The problem is that nobody supporting this new President despite his abhorrence for record-based facts is going to care whether or not he said something untrue. He used the right tone, the right terms; “shooting from the hip” while disparaging “illegals” as the real perpetrators against American democracy. This is the language and the rhetoric to which his legions have responded and continue to do so. I challenge any reader here to simply peruse any number of right-leaning news sites, blogs or networks and not find a multitude of instances where his audience downplays or outright ignores the man’s fallacies.
And why wouldn’t they? When Kellyanne Conway — campaign manager and now adviser to the president — insisted that Press Secretary Sean Spicer’s lies to the press were simply “alternative facts, did the administration quaver in its resolve? Did its rhetoric die down, caught in a red-handed fib?
No, and it won’t have to. Not while the new president’s reactionist base continues to hear his volume and not his actual words.
This is not a group with an adherence to truth or the political curiosity to delve into matters beyond the talking points that they want to hear and see.
Trump bashes illegals? Yes! Conway calls out the “biased media”? Yes! Repeal Obamacare without a plan in place to cover 20 million Americans? Um…sure, okay, that’s cool I guess!
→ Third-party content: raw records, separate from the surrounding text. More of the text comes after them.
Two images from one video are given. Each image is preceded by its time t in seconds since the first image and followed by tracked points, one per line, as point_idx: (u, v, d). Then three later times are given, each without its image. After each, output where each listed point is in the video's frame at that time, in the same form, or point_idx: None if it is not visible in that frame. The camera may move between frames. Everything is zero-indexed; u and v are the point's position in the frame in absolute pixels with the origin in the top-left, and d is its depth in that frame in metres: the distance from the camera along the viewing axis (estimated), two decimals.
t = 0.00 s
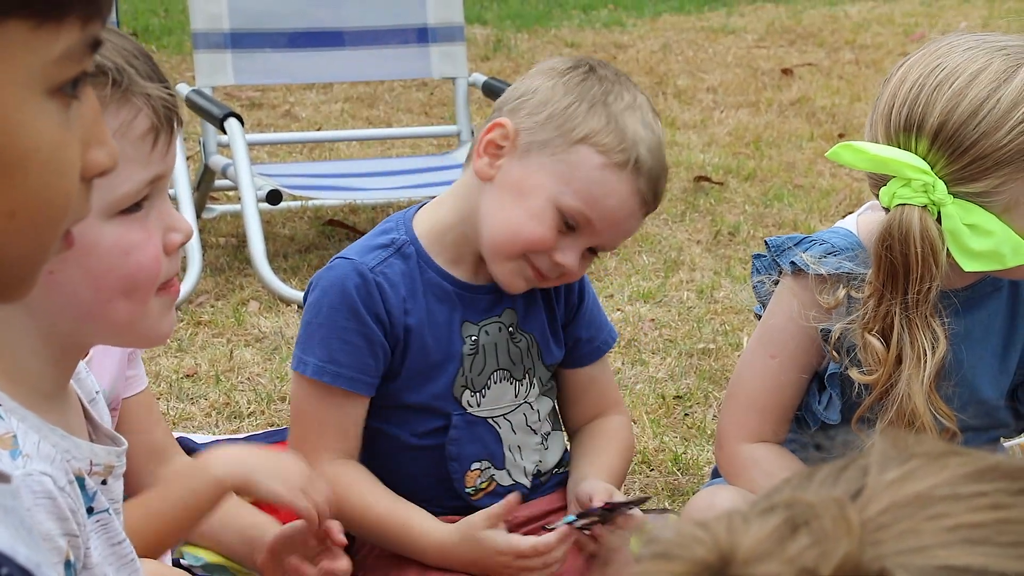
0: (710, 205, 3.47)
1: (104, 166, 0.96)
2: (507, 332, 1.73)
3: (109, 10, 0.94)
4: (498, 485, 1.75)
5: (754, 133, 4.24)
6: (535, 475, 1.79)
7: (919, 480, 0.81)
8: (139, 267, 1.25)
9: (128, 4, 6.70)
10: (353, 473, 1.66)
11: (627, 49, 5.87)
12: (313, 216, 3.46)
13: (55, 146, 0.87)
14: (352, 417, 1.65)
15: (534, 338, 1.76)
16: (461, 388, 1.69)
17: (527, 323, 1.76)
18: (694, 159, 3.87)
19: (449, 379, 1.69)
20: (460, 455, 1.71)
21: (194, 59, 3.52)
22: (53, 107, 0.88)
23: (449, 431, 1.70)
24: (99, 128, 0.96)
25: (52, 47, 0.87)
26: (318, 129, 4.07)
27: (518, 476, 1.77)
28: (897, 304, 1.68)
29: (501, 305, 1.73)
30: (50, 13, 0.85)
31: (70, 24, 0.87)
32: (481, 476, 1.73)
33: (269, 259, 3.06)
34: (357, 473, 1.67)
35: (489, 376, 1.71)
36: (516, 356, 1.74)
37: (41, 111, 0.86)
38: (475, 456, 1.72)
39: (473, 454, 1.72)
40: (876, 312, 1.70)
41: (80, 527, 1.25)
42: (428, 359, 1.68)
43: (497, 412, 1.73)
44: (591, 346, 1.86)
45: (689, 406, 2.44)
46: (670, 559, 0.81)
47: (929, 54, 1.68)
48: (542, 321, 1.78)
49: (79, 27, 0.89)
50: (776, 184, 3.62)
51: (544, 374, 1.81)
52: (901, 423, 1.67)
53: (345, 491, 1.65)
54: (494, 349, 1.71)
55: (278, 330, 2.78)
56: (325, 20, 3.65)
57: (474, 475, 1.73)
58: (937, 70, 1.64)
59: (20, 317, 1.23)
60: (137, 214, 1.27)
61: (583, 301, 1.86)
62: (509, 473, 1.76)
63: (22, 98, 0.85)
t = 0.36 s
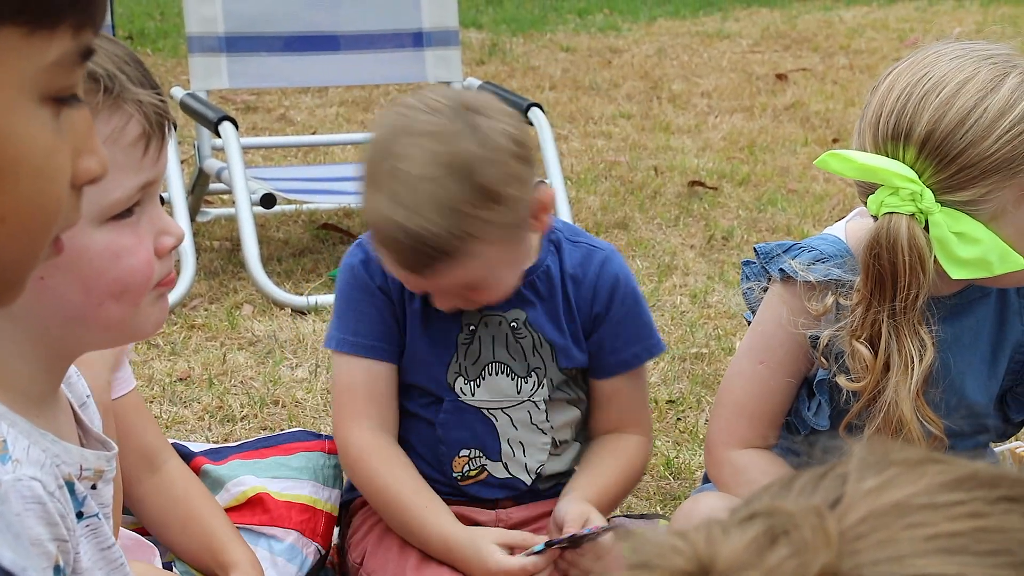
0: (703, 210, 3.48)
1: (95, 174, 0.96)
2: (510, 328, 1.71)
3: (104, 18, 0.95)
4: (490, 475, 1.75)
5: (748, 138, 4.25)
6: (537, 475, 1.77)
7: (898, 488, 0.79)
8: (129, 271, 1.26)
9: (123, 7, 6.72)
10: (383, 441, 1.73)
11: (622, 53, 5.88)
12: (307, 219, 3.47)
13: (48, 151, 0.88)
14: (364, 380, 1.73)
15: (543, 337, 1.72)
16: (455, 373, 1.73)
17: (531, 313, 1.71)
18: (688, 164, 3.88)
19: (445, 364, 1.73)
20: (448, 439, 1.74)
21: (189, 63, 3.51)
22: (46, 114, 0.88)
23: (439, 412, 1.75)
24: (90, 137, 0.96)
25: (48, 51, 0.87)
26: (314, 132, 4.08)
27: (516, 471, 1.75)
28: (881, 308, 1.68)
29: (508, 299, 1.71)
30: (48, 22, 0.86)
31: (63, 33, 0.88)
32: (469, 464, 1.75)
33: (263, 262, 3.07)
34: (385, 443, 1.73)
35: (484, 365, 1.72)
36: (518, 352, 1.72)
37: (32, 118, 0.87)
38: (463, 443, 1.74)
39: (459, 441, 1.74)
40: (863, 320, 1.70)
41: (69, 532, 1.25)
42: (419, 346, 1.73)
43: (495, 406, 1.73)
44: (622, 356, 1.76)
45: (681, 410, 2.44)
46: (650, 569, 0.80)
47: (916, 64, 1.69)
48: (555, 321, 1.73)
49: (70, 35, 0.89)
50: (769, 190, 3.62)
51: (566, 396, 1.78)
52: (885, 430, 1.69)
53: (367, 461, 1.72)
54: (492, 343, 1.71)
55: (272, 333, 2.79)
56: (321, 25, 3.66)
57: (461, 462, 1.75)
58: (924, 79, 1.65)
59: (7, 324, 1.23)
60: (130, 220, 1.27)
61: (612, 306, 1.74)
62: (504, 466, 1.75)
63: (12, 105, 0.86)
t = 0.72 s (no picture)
0: (694, 217, 3.48)
1: (78, 184, 0.97)
2: (449, 354, 1.72)
3: (86, 30, 0.95)
4: (434, 499, 1.74)
5: (738, 145, 4.26)
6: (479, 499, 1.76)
7: (880, 493, 0.77)
8: (116, 286, 1.26)
9: (113, 21, 6.74)
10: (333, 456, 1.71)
11: (612, 62, 5.90)
12: (298, 230, 3.47)
13: (30, 163, 0.88)
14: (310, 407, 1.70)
15: (481, 360, 1.73)
16: (399, 398, 1.72)
17: (469, 339, 1.73)
18: (678, 172, 3.89)
19: (389, 390, 1.73)
20: (393, 462, 1.74)
21: (178, 74, 3.51)
22: (26, 127, 0.88)
23: (384, 435, 1.74)
24: (73, 146, 0.96)
25: (29, 63, 0.87)
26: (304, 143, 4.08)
27: (458, 495, 1.75)
28: (860, 311, 1.69)
29: (443, 326, 1.72)
30: (26, 35, 0.85)
31: (42, 44, 0.87)
32: (415, 486, 1.74)
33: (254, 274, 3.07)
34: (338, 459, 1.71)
35: (428, 390, 1.72)
36: (458, 375, 1.74)
37: (17, 132, 0.87)
38: (407, 466, 1.74)
39: (404, 465, 1.74)
40: (844, 323, 1.71)
41: (60, 548, 1.24)
42: (363, 368, 1.72)
43: (439, 428, 1.73)
44: (562, 371, 1.77)
45: (673, 417, 2.44)
46: None
47: (895, 67, 1.69)
48: (492, 343, 1.74)
49: (52, 46, 0.89)
50: (760, 196, 3.63)
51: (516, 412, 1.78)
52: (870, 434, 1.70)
53: (333, 489, 1.69)
54: (432, 366, 1.73)
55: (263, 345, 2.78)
56: (310, 36, 3.67)
57: (407, 485, 1.74)
58: (902, 83, 1.66)
59: None
60: (115, 232, 1.27)
61: (549, 320, 1.76)
62: (447, 490, 1.74)
63: None
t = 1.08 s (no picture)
0: (688, 220, 3.49)
1: (68, 190, 0.96)
2: (512, 346, 1.74)
3: (76, 35, 0.95)
4: (497, 490, 1.76)
5: (731, 149, 4.26)
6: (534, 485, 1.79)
7: (877, 499, 0.77)
8: (100, 288, 1.25)
9: (106, 24, 6.73)
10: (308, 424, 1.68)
11: (605, 66, 5.90)
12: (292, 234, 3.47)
13: (22, 169, 0.88)
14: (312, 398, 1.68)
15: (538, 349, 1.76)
16: (462, 400, 1.72)
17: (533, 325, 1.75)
18: (672, 176, 3.89)
19: (452, 391, 1.72)
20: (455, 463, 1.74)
21: (172, 78, 3.54)
22: (15, 133, 0.88)
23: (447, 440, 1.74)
24: (63, 152, 0.96)
25: (14, 71, 0.87)
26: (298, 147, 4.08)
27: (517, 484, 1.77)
28: (846, 315, 1.70)
29: (508, 316, 1.73)
30: (14, 39, 0.85)
31: (32, 51, 0.88)
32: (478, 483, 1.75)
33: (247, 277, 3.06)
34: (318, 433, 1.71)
35: (490, 389, 1.73)
36: (518, 367, 1.75)
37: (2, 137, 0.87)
38: (472, 465, 1.74)
39: (469, 463, 1.74)
40: (829, 324, 1.71)
41: (48, 551, 1.24)
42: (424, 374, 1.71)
43: (498, 422, 1.75)
44: (611, 329, 1.87)
45: (667, 421, 2.44)
46: None
47: (884, 70, 1.69)
48: (553, 324, 1.78)
49: (41, 53, 0.89)
50: (753, 200, 3.63)
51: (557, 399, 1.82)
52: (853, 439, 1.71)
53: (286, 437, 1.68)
54: (496, 362, 1.72)
55: (257, 348, 2.78)
56: (303, 40, 3.67)
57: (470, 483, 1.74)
58: (890, 86, 1.66)
59: None
60: (98, 235, 1.27)
61: (604, 293, 1.85)
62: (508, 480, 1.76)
63: None
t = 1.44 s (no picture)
0: (683, 222, 3.49)
1: (66, 196, 0.96)
2: (461, 327, 1.75)
3: (76, 37, 0.94)
4: (461, 477, 1.75)
5: (726, 151, 4.27)
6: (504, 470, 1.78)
7: (882, 501, 0.77)
8: (98, 291, 1.25)
9: (100, 25, 6.72)
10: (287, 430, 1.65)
11: (601, 67, 5.90)
12: (287, 235, 3.46)
13: (19, 174, 0.88)
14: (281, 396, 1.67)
15: (489, 331, 1.78)
16: (415, 381, 1.72)
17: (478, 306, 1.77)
18: (667, 178, 3.89)
19: (403, 373, 1.72)
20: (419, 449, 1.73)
21: (167, 80, 3.51)
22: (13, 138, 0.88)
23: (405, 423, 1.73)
24: (61, 155, 0.95)
25: (13, 74, 0.87)
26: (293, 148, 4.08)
27: (485, 469, 1.76)
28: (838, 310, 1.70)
29: (455, 300, 1.76)
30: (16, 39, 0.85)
31: (31, 55, 0.88)
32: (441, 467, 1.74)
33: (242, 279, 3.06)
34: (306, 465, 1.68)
35: (442, 369, 1.74)
36: (470, 349, 1.76)
37: None
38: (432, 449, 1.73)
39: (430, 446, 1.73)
40: (822, 321, 1.72)
41: (49, 550, 1.24)
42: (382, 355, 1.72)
43: (456, 406, 1.75)
44: (576, 323, 1.86)
45: (662, 423, 2.44)
46: None
47: (880, 68, 1.70)
48: (501, 307, 1.79)
49: (40, 58, 0.89)
50: (748, 202, 3.64)
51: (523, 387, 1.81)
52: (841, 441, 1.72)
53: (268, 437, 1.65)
54: (448, 343, 1.74)
55: (252, 349, 2.78)
56: (299, 40, 3.67)
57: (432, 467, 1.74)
58: (885, 84, 1.66)
59: None
60: (98, 237, 1.26)
61: (555, 282, 1.86)
62: (474, 465, 1.75)
63: None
It fits their mental mold, wherein the “adulting” is left to the white men in charge so that the rest of us do not need to meddle in issues like justice, transparency and political nefariousness.
The danger here is that this trend will undoubtedly continue for the next four years and perhaps (probably) beyond. With the Trump team already taking credit for the upsides of a successful Obama economy, and with his constituency lauding his first few and incredibly damaging executive orders, it is hard to imagine any situation or revelation whose absolute truth would be his downfall.